Your answer must be a word-for-word copy of the listing, with all pictures excluded.

- _Source data_:
+ + + + +
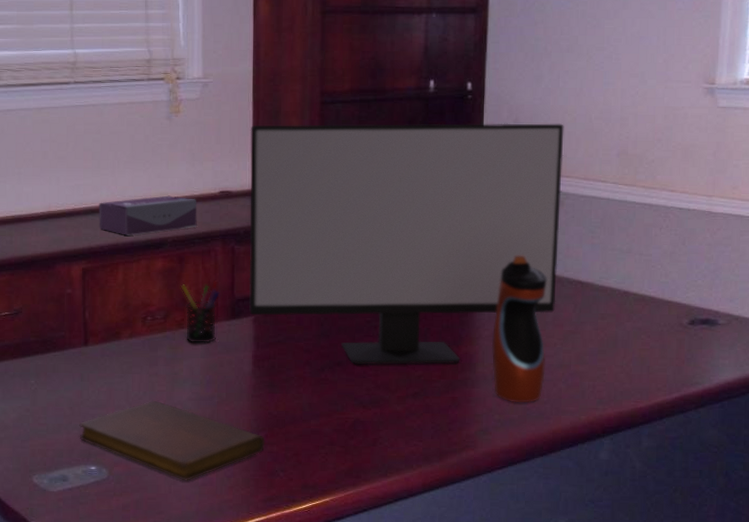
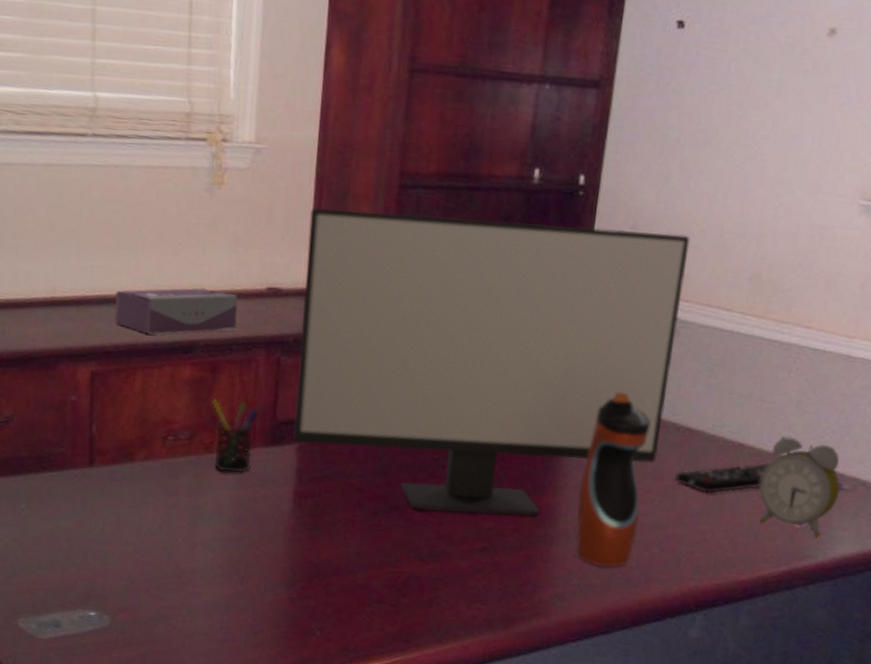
notebook: present [79,400,266,481] -> none [78,537,302,636]
remote control: none [572,305,653,335] -> present [674,462,770,494]
alarm clock: none [646,283,717,368] -> present [759,436,841,539]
+ + + + +
- _Answer for this exercise_:
notebook: present [79,400,266,481] -> none [78,537,302,636]
remote control: none [572,305,653,335] -> present [674,462,770,494]
alarm clock: none [646,283,717,368] -> present [759,436,841,539]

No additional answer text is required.